Although Bass has claimed Mississippi as home for all 25 years of his life, Mississippi does not claim him, at least when talking about human rights such as adoption, marriage or even divorce.

"There's really just no laws protecting us as people," said Hattiesburg resident Justin Bentley. "It's like we're aliens or something."

Mississippi joins 35 other states that ban same-sex marriage. According to a 2013 Gallup poll, 53 percent of Americans think it should be legal for the 3.5% part of the population that identifies as LGBT. But when looking at our own congressmen to pave that path, one of them has been vocal about being opposed to same-sex marriage. After Queen Latifah married both gay and straight couples at this year's Grammy's, Congressman Steven Palazzo posted the following status to his Facebook page: "Unfortunately, Hollywood doesn't value the same conservative beliefs we do in Mississippi." But Bass said he still has hope for his state.

"I think if we stick around instead of trying to run away from it, we can help further the state, and we can help change those views," said Bass. "Because people in my generation are progressing on that a lot, a lot more so than the older people are."

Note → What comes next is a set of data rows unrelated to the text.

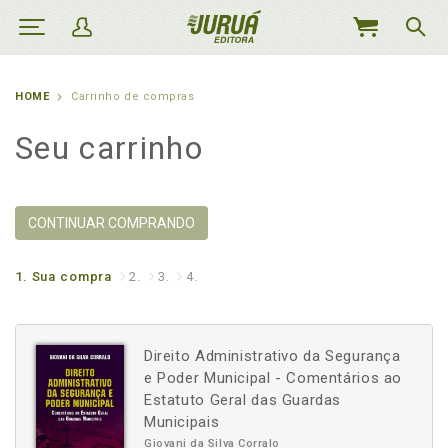
MEU
CARRINHO
HOME
Carrinho de compras
Seu carrinho
CONTINUAR COMPRANDO
1.
Sua compra
2.
3.
4.
Direito Administrativo da Segurança
e Poder Municipal - Comentários ao
Estatuto Geral das Guardas
Municipais
Giovani da Silva Corralo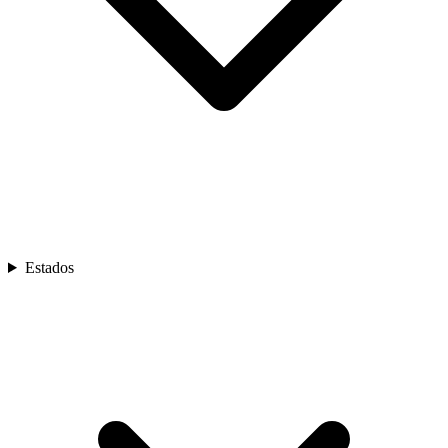
Estados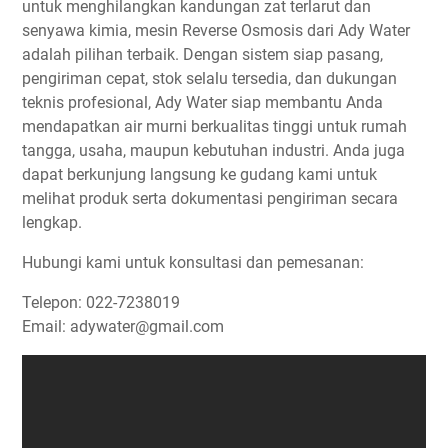
untuk menghilangkan kandungan zat terlarut dan
senyawa kimia, mesin Reverse Osmosis dari Ady Water
adalah pilihan terbaik. Dengan sistem siap pasang,
pengiriman cepat, stok selalu tersedia, dan dukungan
teknis profesional, Ady Water siap membantu Anda
mendapatkan air murni berkualitas tinggi untuk rumah
tangga, usaha, maupun kebutuhan industri. Anda juga
dapat berkunjung langsung ke gudang kami untuk
melihat produk serta dokumentasi pengiriman secara
lengkap.
Hubungi kami untuk konsultasi dan pemesanan:
Telepon: 022-7238019
Email: adywater@gmail.com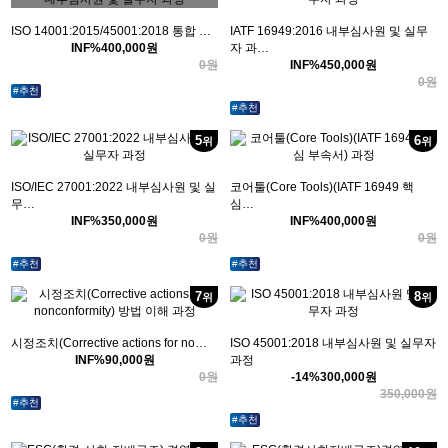
ISO 14001:2015/45001:2018 통합 …
IATF 16949:2016 내부심사원 및 실무
INF%
400,000
원
자 과…
원
INF%
450,000
원
0
원
0
#추천
#추천
5
6
위
위
ISO/IEC 27001:2022 내부심사원 및 실
코어툴(Core Tools)(IATF 16949 핵
무…
심…
INF%
350,000
원
INF%
400,000
원
원
원
0
0
#추천
#추천
7
8
위
위
시정조치(Corrective actions for no…
ISO 45001:2018 내부심사원 및 실무자
INF%
90,000
원
과정
원
-14%
300,000
원
0
원
350,000
#추천
#추천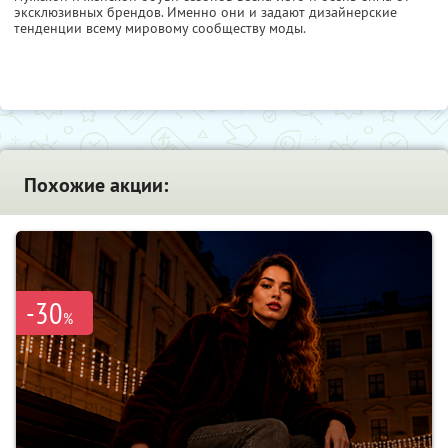
эксклюзивных брендов. Именно они и задают дизайнерские
тенденции всему мировому сообществу моды.
Похожие акции:
-30
%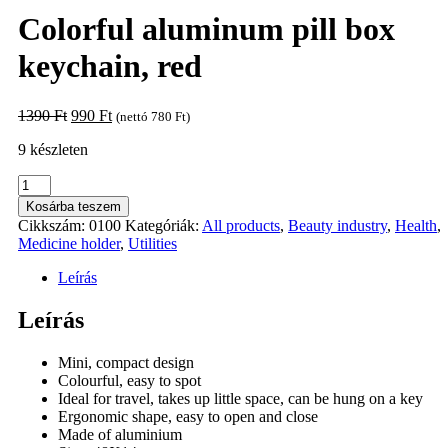
Colorful aluminum pill box
keychain, red
Original
Current
1390
Ft
990
Ft
(nettó
780
Ft
)
price
price
9 készleten
was:
is:
1390 Ft.
990 Ft.
Colorful
aluminum
Kosárba teszem
pill
Cikkszám:
0100
Kategóriák:
All products
,
Beauty industry
,
Health
,
box
Medicine holder
,
Utilities
keychain,
red
Leírás
mennyiség
Leírás
Mini, compact design
Colourful, easy to spot
Ideal for travel, takes up little space, can be hung on a key
Ergonomic shape, easy to open and close
Made of aluminium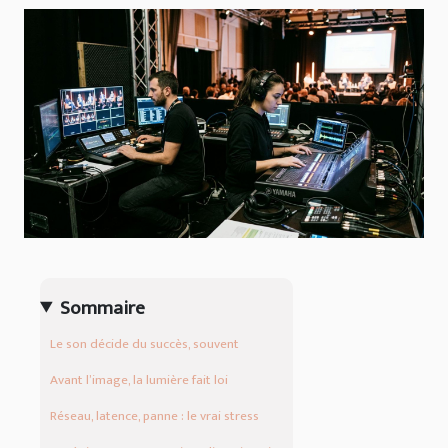
Sommaire
Le son décide du succès, souvent
Avant l’image, la lumière fait loi
Réseau, latence, panne : le vrai stress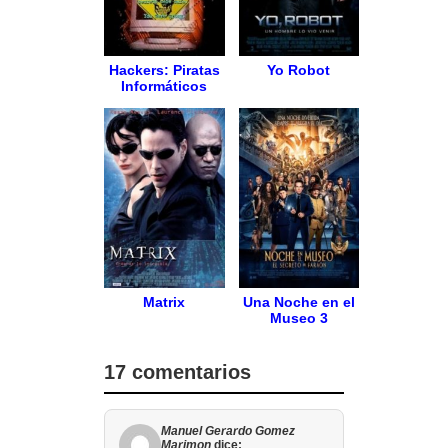
Hackers: Piratas
Yo Robot
Informáticos
Matrix
Una Noche en el
Museo 3
17 comentarios
Manuel Gerardo Gomez
Marimon
dice: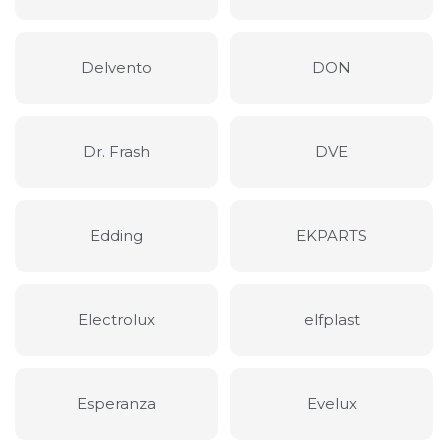
Delvento
DON
Dr. Frash
DVE
Edding
EKPARTS
Electrolux
elfplast
Esperanza
Evelux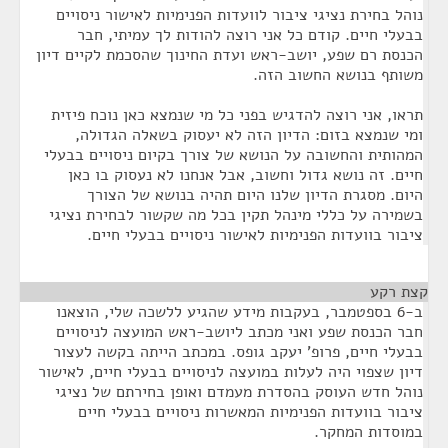
נוהל בחירת נציגי ציבור לוועדות הפנימיות לאישור ניסויים
בבעלי חיים. קודם כל אני רוצה להודות לך עמיתי, חבר
הכנסת רם שפע, יושב-ראש ועדת החינוך שהסכמת לקיים דיון
משותף בנושא החשוב הזה.
תראו, אני רוצה להדגיש בפני כל מי שנמצא כאן נוכח פיזית
ומי שנמצא בזום: הדיון הזה לא יעסוק בשאלה הגדולה,
המהותית והחשובה על הנושא של צורך בקיום ניסויים בבעלי
חיים. זה נושא גדול וחשוב, אבל אנחנו לא נעסוק בו כאן
היום. מסגרת הדיון שלנו היום תהיה בנושא של הצורך
בשמירה על כללי מינהל תקין בכל מה שקשור לבחירת נציגי
ציבור בוועדות הפנימיות לאישור ניסויים בבעלי חיים.
קצת רקע
¶
ב-6 בספטמבר, בעקבות מידע שהגיע ללשכה שלי, הוצאנו
חבר הכנסת שפע ואני מכתב ליושב-ראש המועצה לניסויים
בבעלי חיים, פרופ' יעקב גופס. במכתב הייתה בקשה לעצור
דיון שצפוי היה לעלות במועצה לניסויים בבעלי חיים, לאישור
נוהל חדש העוסק בהסדרת מעמדם ואופן בחירתם של נציגי
ציבור בוועדות הפנימיות המאשרות ניסויים בבעלי חיים
במוסדות המחקר.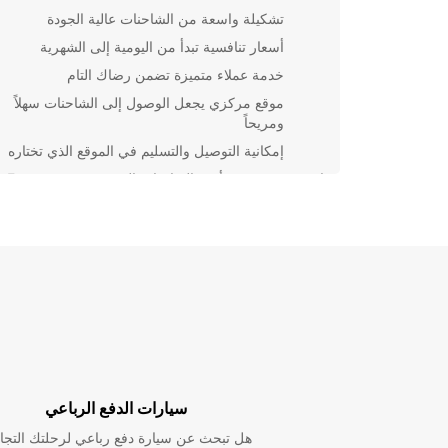
تشكيلة واسعة من الشاحنات عالية الجودة
أسعار تنافسية تبدأ من اليومية إلى الشهرية
خدمة عملاء متميزة تضمن رضاك التام
موقع مركزي يجعل الوصول إلى الشاحنات سهلاً
ومريحاً
إمكانية التوصيل والتسليم في الموقع الذي تختاره
استفد من خدمة تأ
Torres Vedras، واحجز شاحنتك اليوم لتلبية احتياجاتك
أو العملية بكل سهولة ويسر.
سيارات الدفع الرباعي
هل تبحث عن سيارة دفع رباعي لرحلتك التجا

Bentley, who identifies as gender-queer, is also a drag queen.

"I just like to see people smile and be happy," said Bentley while preparing for a performance at an undisclosed Hattiesburg bar. "I think doing awesome stuff like that, and shocking them and doing different things, I just get a thrill from that."

Bentley said growing up in Mississippi was not always easy, and even though his passions are the performing arts, he tried to fit in by doing statistics for the football team.

"Kids are hateful," he said. "It's sad."

But as he has grown comfortable with himself, Bentley said he sees opportunity in talking about his sexuality.

"I don't get offended being asked about it. I like giving people knowledge," he said."I'll have kids at work all the time ask me if I'm a boy or a girl, and I'll tell them I'm a boy, I just like to be pretty."

When asked if he is proud to be from a state that does not recognize him like other residents, Bentley hesitated to answer.

"It's hard to say right now," he said. "I mean, I love this place. I do. Even though it's hard sometimes, but I don't know."

As for Bass, he is proud to call Mississippi home in light of what he sees as growth opportunities.

"Mississippi is my state, just as much as anyone else's," he said.

Both Bass and Bentley have struggled with the pressures of society, particularly the church, when making their sexuality public knowledge.

"It kind of makes me irate when someone tells me they can fix me," said Bass. "I'm not broken."

"It's just something different goes through people's minds here," said Bentley. "I guess just because it's not as common."

And while Bass is comfortable in his skin now, it wasn't an easy road to get to where he is. But, legally recognized by his home state or not, it's his happiness that is not defined by law.

"I mean, it's kind of hurtful, but I guess after a while, you kind of get used to it," he said. "You try to keep a smile on your face and keep going with your life because you can't let those types of things affect you."